De olhos abertos com a China
A entrada de muito dinheiro chinês nos países do nosso continente tem prejudicado os negócios do Brasil
As duas maiores superpotências mundiais, Estados Unidos e China, têm pelo menos uma coisa em comum: dívidas impagáveis. Os norte-americanos chegaram, no final de 2022, a mais de U$ 32 trilhões em débitos. Número que vem crescendo ano a ano.
Na China a situação é um pouco mais complexa. Como o país esconde muito suas informações, é difícil precisar o tamanho do rombo. Pesquisadores ligados a bancos internacionais avaliaram que, no mês passado, a dívida total chinesa teria atingido 282% do Produto Interno Bruto (PIB) anual do país. Isso significa que eles precisariam gastar tudo que arrecadam, durante três anos, só para pagar as contas. Uma missão praticamente impossível.

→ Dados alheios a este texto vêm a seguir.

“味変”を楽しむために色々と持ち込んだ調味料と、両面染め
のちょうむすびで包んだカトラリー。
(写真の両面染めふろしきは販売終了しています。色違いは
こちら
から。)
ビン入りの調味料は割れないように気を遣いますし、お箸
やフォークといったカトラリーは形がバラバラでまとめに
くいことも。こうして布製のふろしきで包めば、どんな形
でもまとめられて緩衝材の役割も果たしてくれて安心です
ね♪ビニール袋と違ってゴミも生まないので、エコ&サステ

Nessas condições a única maneira de sobreviver é rolar essa dívida com novos negócios, acelerar a economia e cobrar juros acima do mercado internacional dos países que necessitam de ajuda financeira. Esse foi o modelo adotado pelos Estados Unidos por décadas e que vem sendo brilhantemente copiado pela China.
A busca constante por esses novos mercados se torna uma disputa que vai muito além da ideologia dos dois países. Enquanto os Estados Unidos se notabilizaram por ajudar nações mais ricas e estáveis, a China investe em áreas mais periféricas, desesperadas por algum recurso financeiro.
Por muitos anos, o alvo preferido da China foi a África. Dezenas de projetos milionários foram feitos em diversos países, principalmente na costa leste do continente. Em muitos casos, os asiáticos não mandavam apenas o dinheiro, mas também a mão de obra para tocar as construções.
Era muito comum encontrar milhares de chineses embarcados em navios durante a execução dos serviços em terra. Os trabalhadores só saíam do alojamento para a jornada e voltavam, no final da noite, depois de horas de labuta.
Só que o retorno dos investimentos chineses na África não se mostrou suficiente para manter a economia em alta e foi necessário expandir mais, principalmente depois da pandemia da Covid-19. O objetivo agora é a América do Sul.
A entrada de muito dinheiro chinês nos países do nosso continente tem prejudicado os negócios do Brasil. Em uma década, nossa participação na venda de produtos para nossos vizinhos caiu pela metade.
Se o Brasil não tivesse perdido esse espaço, poderia estar exportando, atualmente, 30% a mais.
Os dados fazem parte de um estudo feito pela Federação das Indústrias do Estado de São Paulo (Fiesp) em parceria com o Centro Brasileiro de Relações Internacionais (Cebri). A situação pode piorar, com a aproximação da China com a Argentina e o Uruguai.
O governo uruguaio ameaçou até romper com os parceiros do Mercosul se não for autorizado a fechar um acordo bilateral de livre comércio com a China. A Argentina, que vive um tenso momento econômico e eleitoral, suplica a olhos vistos por mais e mais investimento chinês. As duas situações só servem de alerta para o Brasil, que deve perder ainda mais espaço no comércio internacional nos próximos anos.
Um dado relevante, levantado pela pesquisa, é que mais de 70% dos segmentos nos quais o País perdeu participação de mercado na América do Sul são tradicionais na indústria nacional de transformação: máquinas e equipamentos, produtos químicos e plásticos, além de metais como ferro, aço e alumínio.
Se forem consideradas somente as aquisições de bens de consumo, a queda de participação dos produtos brasileiros nos países sul-americanos teve um encolhimento de 27,6 pontos porcentuais em dez anos.
O avanço chinês se dá não só no exterior. Várias empresas brasileiras já foram adquiridas pelos asiáticos, tanto na área de serviços, como na agricultura e na distribuição de energia. Quanto maior for o avanço, mais vulnerável será a nossa posição perante o mercado.
A China é um grande importador de nossos produtos, mas precisamos ser mais que um mero vendedor de commodities, temos que firmar posição para que, num futuro próximo, não nos tornemos apenas mais um satélite que gira em torno das estratégias e vontades do presidente Xi Jinping e da cúpula do partido comunista chinês.